Virginia Congressman’s innovative idea aims to ease student loan debt while returning billions to Social Security’s finances

Amid growing calls for Congress to focus on Social Security’s funding and offer meaningful solutions to insolvency, a freshman Congressman from Virginia is presenting a rather unique plan to address not one, but two major financial issues affecting Americans: Social Security’s dwindling income stream and young Americans’ crippling student loan debt.

Representative Tom Garrett has only been a member of the U.S. Congress for one year, but with new blood comes new ideas. Just a few months into office, Garrett introduced H.R. 1937–Student Security Act of 2017 (reintroduced in early December as H.R. 4584).

The goal of this legislation is to present young Americans with a choice: would you be willing to delay filing for your retirement benefits in exchange for student debt forgiveness?

Under Garrett’s plan, students would have the option to receive $550 in student loan debt forgiveness (about one credit hour of college coursework on average) for every month they agreed to raise their full retirement age.

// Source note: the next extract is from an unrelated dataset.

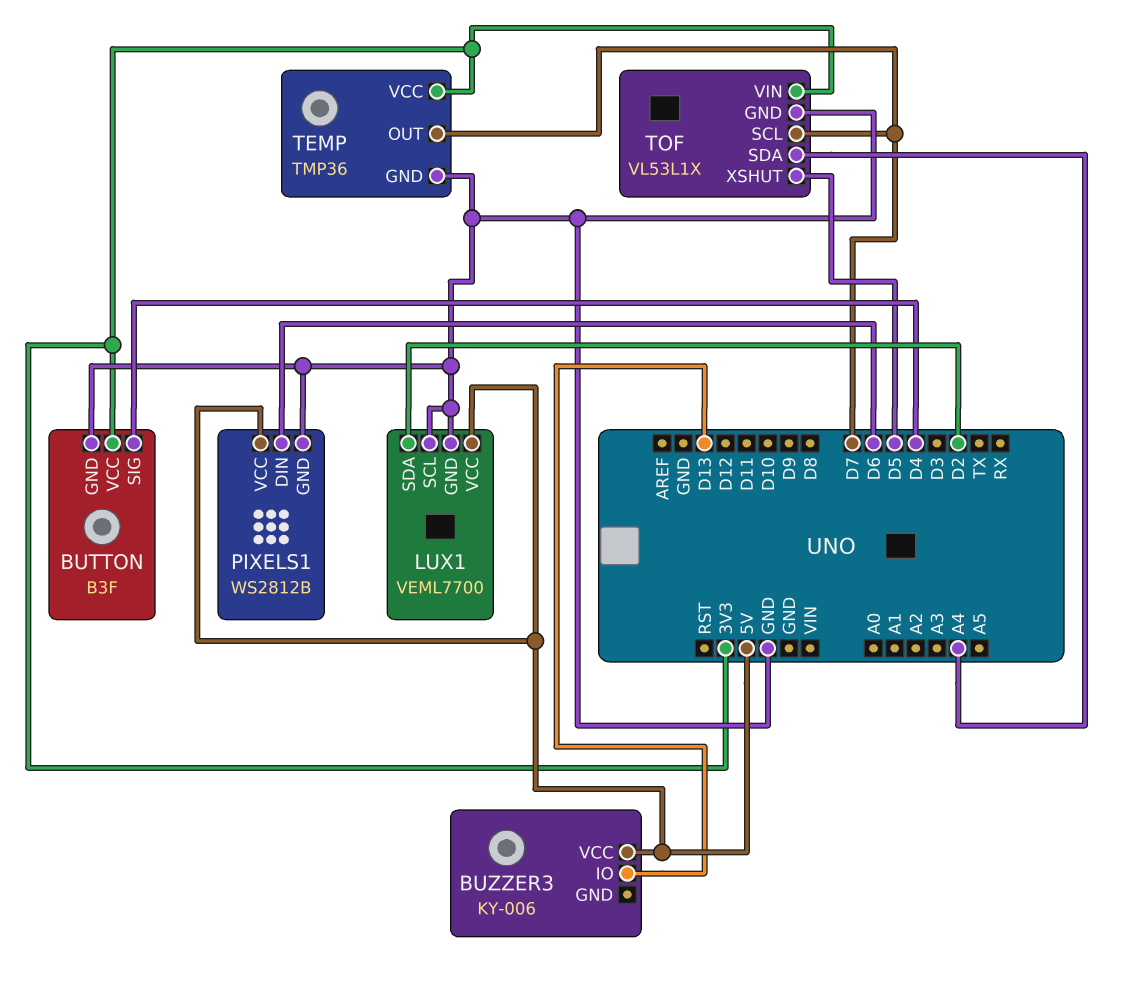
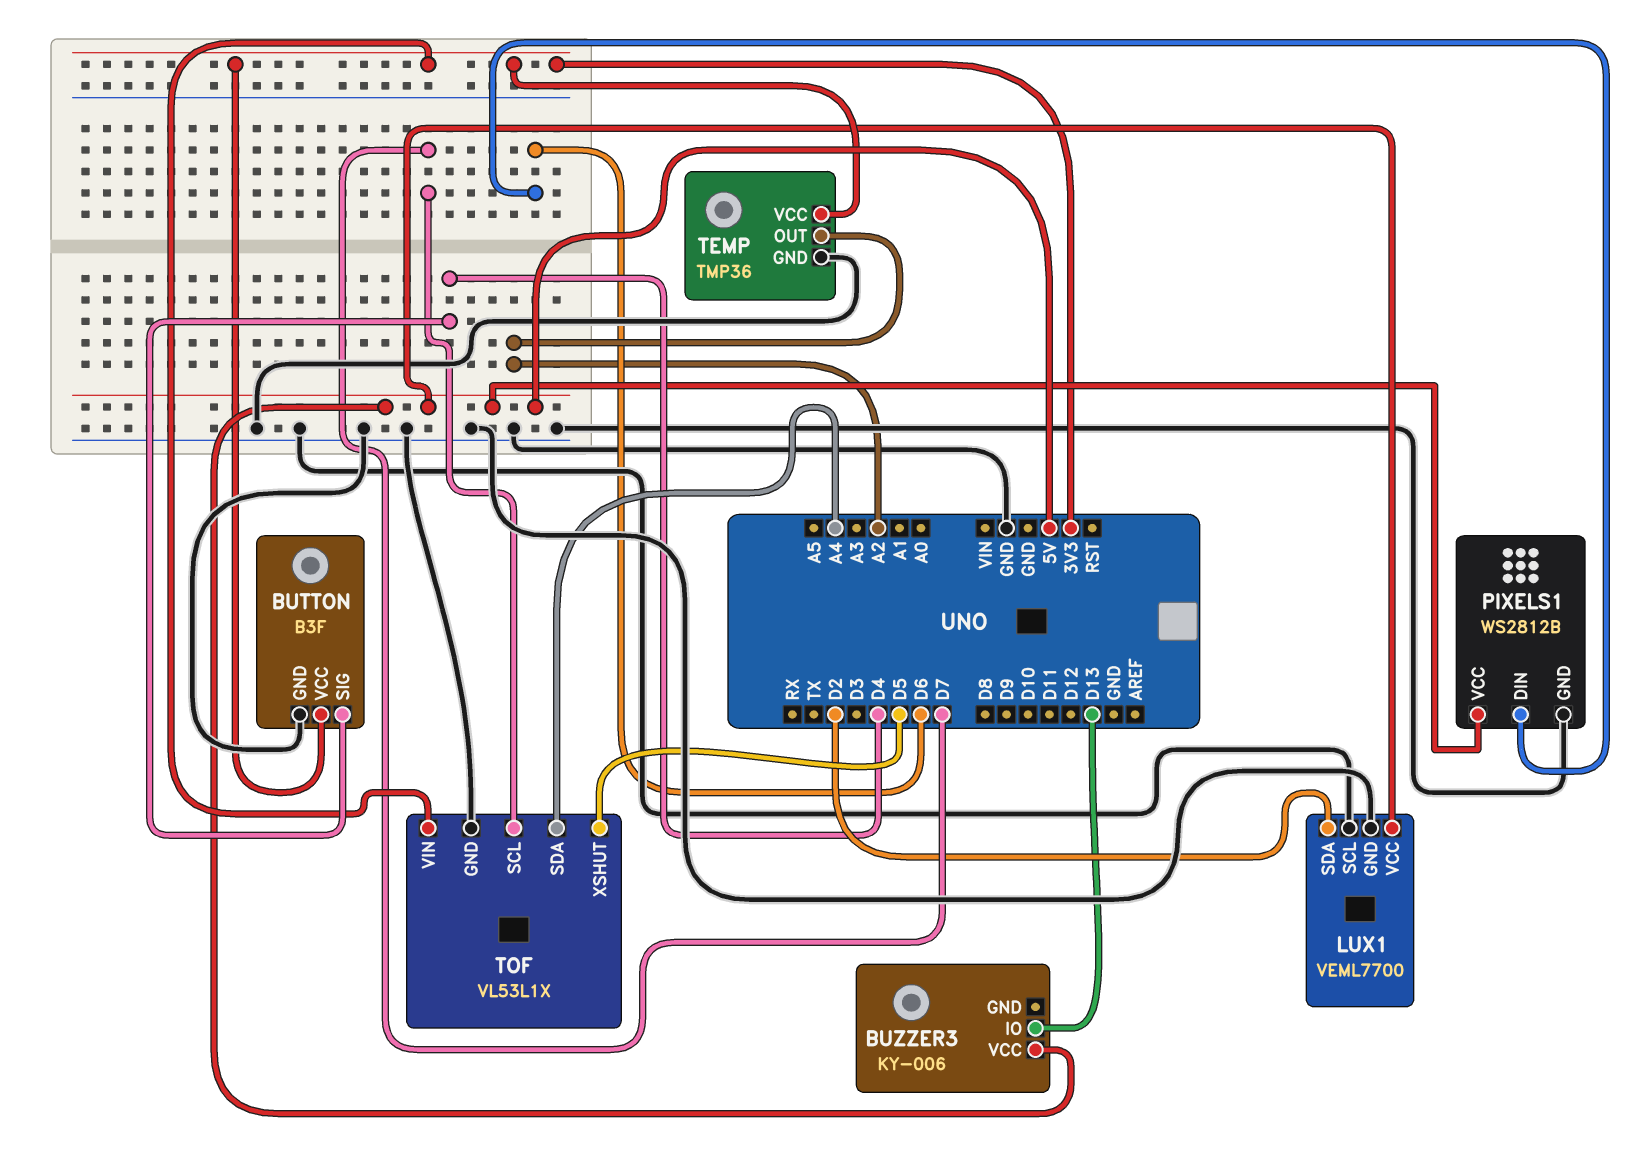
TEMP pin OUT: D7 -> A2

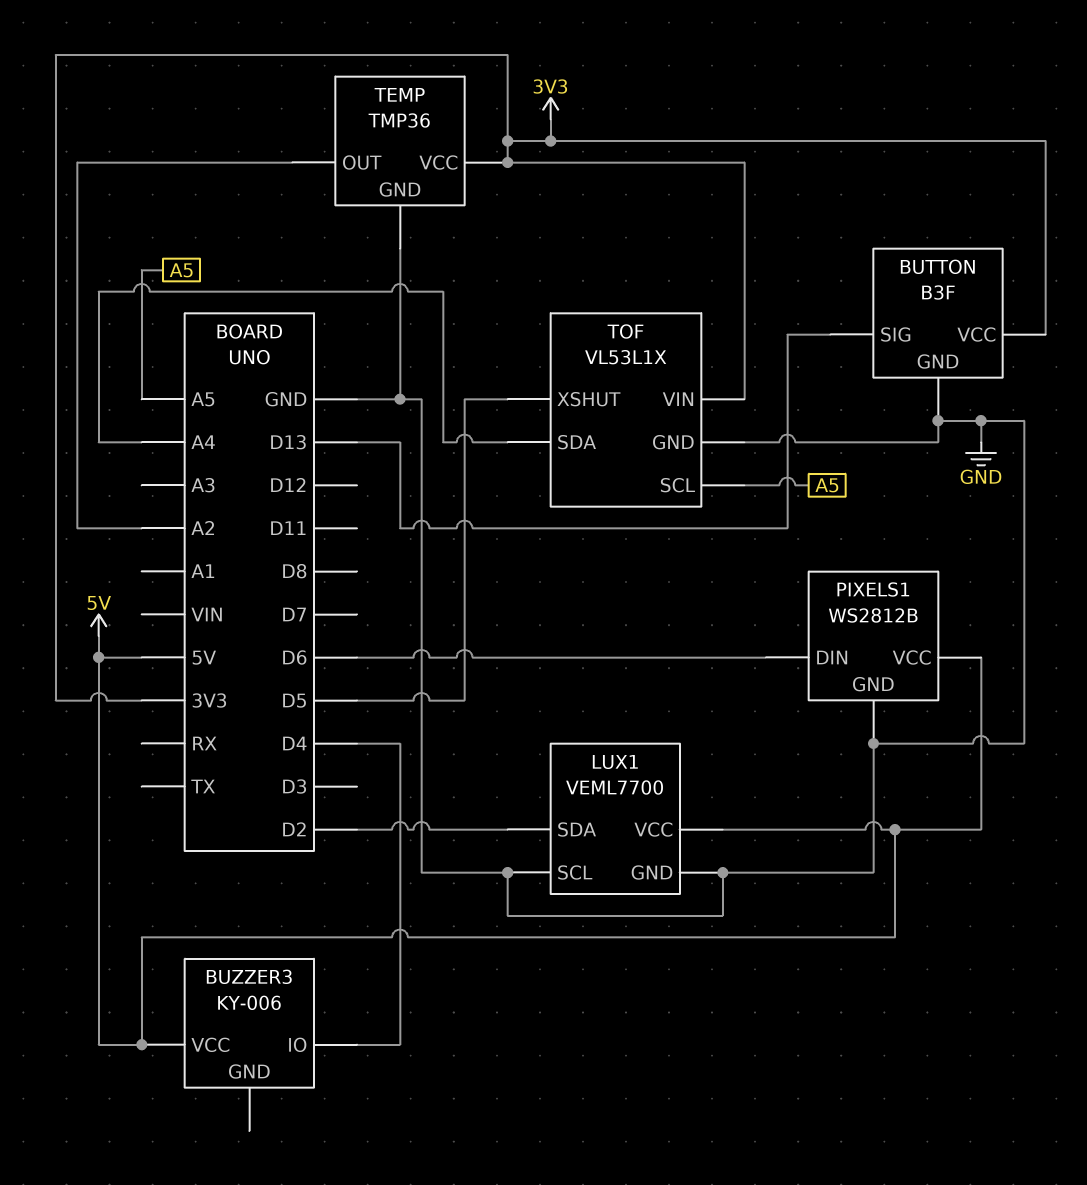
BUTTON pin SIG: D4 -> D13
BUZZER3 pin IO: D13 -> D4
TOF pin SCL: D7 -> A5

This equals $6,600 of loan forgiveness per year a student’s retirement age is raised to a maximum amount $40,150 in forgiveness (or six years and one month delayed retirement).

In other words, a 21-year-old filing for student loan forgiveness under the Student Security Act would have a full retirement age of 67. If that student agreed to raise his full retirement age to 69, he would receive $13,200 of debt relief.

The primary advantage of this system, Garrett says, is lifting the massive financial weight carried by millions of Americans, particularly Millennials, preventing them from hitting basic economic milestones that improve our economy overall:

“No one can deny that millions of Americans face tens-of-thousands of dollars in debt-per-student. These economic pressures inhibit key life events, like home-buying, starting a family, and worst of all, harnessing ideas and starting businesses.”

“If we fail to take substantive steps to change course, we will lose much of the potential from this generation. This loss would be devastating…”

But young people aren’t the only ones meant to benefit from this plan. The second prong of Garrett’s bill is saving an estimated $700 billion in Social Security benefits from students’ delayed retirement over 75 years. This factors out to about 11% of Social Security’s total shortfall.

Obviously, this falls far short of what we need to keep Social Security solvent permanently, but it could be one strategy in a combined attack to fix the funding crisis for good.

It’s also worth mentioning easing early financial pressure on young workers could give them much greater freedom in pursuing business opportunities that not only add to the economy at large, but considerably increase their personal earnings over their lives. More workers with more opportunities and higher incomes translates to a healthier flow of revenue into the Trust Fund to pay retiree benefits.

There are certainly some criticisms of this plan–it would require very young people staring down huge immediate debt to make serious irreversible retirement decisions without the ability to see into the future.

But whatever the public decides, the Student Security Act represents the first of what will hopefully be many refreshingly new proposals from Congress to shore up our benefits in the coming years.